LONDON (AP) — Jude Law has told Britain's phone hacking trial that for years the media had an "unhealthy" amount of information about his private life. But the actor said he was unaware until he heard it in court Monday that a close family member allegedly sold stories about him to the tabloid press.
Law appeared as a witness at the trial of two former editors of Rupert Murdoch's now-defunct News of the World tabloid — Rebekah Brooks and Andy Coulson — and five others on charges related to illegal eavesdropping. The defendants deny all the charges.
The "Sherlock Holmes" star was for years a favorite of Britain's tabloid press, which reveled in details of his relationships with designer Sadie Frost and actress Sienna Miller.
Law said that his media profile rose after he was nominated for an Academy Award in 2001 for "The Talented Mr.

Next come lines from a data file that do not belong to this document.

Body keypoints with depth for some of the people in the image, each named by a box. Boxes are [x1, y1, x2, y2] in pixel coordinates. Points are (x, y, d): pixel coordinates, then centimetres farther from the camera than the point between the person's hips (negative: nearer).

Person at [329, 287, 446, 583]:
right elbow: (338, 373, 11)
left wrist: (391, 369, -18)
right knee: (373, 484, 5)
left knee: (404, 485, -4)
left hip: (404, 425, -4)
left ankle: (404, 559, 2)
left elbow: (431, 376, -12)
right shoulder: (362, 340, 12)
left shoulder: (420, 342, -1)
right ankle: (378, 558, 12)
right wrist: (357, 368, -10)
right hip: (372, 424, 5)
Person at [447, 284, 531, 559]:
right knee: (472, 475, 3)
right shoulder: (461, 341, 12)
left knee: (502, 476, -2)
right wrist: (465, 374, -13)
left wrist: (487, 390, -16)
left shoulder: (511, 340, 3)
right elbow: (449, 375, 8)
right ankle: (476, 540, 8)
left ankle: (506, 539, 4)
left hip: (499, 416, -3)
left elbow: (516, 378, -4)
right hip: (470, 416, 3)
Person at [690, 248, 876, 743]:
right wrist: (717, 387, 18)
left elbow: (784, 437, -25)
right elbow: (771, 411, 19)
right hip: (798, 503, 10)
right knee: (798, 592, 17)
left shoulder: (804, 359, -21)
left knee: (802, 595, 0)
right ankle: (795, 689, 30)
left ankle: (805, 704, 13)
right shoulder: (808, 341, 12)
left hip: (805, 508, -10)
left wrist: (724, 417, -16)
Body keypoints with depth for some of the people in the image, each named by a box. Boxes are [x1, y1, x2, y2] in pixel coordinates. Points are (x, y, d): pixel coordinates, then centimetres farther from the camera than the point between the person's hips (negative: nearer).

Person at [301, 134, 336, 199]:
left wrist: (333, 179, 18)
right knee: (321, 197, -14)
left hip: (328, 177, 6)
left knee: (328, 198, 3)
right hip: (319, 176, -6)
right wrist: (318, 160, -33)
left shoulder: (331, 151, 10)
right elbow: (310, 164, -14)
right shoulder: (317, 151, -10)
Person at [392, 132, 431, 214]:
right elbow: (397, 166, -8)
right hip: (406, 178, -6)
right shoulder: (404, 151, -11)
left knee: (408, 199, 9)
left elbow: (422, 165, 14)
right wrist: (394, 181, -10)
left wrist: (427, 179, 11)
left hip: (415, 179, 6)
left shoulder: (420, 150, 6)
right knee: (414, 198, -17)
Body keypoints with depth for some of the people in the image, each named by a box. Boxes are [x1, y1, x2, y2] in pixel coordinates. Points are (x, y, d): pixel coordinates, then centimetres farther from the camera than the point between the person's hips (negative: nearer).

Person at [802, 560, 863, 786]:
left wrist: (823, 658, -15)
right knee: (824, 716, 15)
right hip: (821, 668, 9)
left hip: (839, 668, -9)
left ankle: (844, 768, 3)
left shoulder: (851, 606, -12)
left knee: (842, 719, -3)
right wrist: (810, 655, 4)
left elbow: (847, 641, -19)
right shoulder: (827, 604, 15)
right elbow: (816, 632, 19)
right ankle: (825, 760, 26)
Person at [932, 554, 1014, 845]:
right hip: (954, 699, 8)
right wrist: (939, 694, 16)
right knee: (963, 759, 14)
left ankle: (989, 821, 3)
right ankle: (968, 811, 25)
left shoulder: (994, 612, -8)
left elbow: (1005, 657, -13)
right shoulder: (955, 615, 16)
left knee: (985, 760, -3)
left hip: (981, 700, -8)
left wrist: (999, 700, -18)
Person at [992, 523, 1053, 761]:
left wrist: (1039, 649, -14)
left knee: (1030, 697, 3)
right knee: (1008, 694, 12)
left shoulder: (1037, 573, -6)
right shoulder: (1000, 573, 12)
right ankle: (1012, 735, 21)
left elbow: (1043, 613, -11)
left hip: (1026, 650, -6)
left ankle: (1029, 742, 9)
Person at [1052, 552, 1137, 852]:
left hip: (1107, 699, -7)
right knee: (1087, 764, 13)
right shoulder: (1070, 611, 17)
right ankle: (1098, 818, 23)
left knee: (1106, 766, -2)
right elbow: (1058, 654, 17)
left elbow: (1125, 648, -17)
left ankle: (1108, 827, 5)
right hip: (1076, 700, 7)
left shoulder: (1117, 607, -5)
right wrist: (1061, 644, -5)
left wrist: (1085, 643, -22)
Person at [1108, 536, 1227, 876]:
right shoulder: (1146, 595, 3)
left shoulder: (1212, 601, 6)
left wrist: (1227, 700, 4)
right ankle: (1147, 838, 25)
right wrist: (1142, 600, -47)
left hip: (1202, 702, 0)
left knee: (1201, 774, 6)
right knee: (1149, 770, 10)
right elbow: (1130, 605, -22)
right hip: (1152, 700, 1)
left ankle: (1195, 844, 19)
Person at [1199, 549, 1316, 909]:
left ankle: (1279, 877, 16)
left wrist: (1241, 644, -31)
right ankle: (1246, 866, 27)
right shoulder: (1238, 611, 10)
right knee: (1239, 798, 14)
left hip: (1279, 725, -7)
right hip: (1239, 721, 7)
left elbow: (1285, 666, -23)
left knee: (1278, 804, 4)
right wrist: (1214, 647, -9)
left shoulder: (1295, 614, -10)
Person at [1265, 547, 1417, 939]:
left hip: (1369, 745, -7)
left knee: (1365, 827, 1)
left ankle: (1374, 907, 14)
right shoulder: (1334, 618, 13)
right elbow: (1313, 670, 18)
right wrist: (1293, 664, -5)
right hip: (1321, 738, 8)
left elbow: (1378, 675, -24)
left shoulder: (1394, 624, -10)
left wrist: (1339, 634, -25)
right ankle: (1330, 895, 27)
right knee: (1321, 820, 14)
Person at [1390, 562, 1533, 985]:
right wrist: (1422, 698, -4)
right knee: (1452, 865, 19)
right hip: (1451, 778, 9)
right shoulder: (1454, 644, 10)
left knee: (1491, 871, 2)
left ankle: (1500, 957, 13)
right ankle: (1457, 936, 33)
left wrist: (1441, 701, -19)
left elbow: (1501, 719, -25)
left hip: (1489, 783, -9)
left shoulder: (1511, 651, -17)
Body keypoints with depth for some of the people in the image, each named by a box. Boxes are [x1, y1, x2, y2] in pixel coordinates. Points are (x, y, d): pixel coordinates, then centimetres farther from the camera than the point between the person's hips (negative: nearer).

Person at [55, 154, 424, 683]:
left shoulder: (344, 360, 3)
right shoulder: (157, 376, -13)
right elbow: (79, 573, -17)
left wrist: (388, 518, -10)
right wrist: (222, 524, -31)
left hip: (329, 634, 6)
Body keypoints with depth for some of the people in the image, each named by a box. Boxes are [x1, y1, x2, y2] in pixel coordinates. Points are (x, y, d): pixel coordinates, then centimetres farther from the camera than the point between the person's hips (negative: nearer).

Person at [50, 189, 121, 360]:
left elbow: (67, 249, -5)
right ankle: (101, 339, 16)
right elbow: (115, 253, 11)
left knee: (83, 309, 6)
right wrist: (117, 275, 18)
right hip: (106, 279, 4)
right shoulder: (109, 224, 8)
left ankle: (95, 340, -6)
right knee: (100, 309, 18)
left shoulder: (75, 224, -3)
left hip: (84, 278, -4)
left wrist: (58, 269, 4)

Ripley." From then on, he said, "there seemed to be an unhealthy amount of information" about him in the press, and he would often arrive at places with his children to find photographers already there.
Law, Frost and Miller are among scores of celebrities, politicians and others who have been paid compensation for phone hacking by Murdoch's News Corp. Murdoch closed the News of the World in 2011 after details emerged of the scale of its snooping.
But a defense lawyer suggested Monday that some of the information in 2005 News of the World stories alleging an affair between Law's then-girlfriend Miller and actor Daniel Craig might have had another source — Law's associates.
"I didn't know anyone around me was talking to the newspapers," the 41-year-old actor said as he gave evidence for just over an hour at London's Central Criminal Court.
Coulson's lawyer, Timothy Langdale, asked Law if he knew that a member of his immediate family had been giving information to the News of the World in exchange for money.
"I was not aware of that," Law said. Asked when he first heard of the allegation, Law said: "Today."
Law was shown the name of the family member on a piece of paper. It was not shown to the jury or journalists.
The trial also heard evidence from former tabloid journalist Dan Evans, who has pleaded guilty to hacking phones while employed by the News of the World and, before that, rival tabloid the Sunday Mirror.
He said that while at the Sunday Mirror between 2003 and 2005, he was given the phone numbers of celebrities and told to "crack" them.
"Principally I was tasked with covering news events, investigations, undercover work, latterly with hacking people's voicemail," Evans said.
He later worked for the News of the World between 2005 and 2010.
Evans has pleaded guilty to hacking phones at both newspapers, and is appearing as a prosecution witness against his former colleagues.
The police investigation into phone hacking initially focused on Murdoch's papers, but has spread to take in other companies, including Trinity Mirror PLC, which owns the Sunday Mirror and the Daily Mirror.
The Daily Mirror was edited between 1995 and 2004 by CNN interviewer Piers Morgan, who told a British inquiry into media ethics that he was not aware of any phone hacking while he was there. The head of the inquiry, judge Brian Leveson, called Morgan's claim "utterly unpersuasive."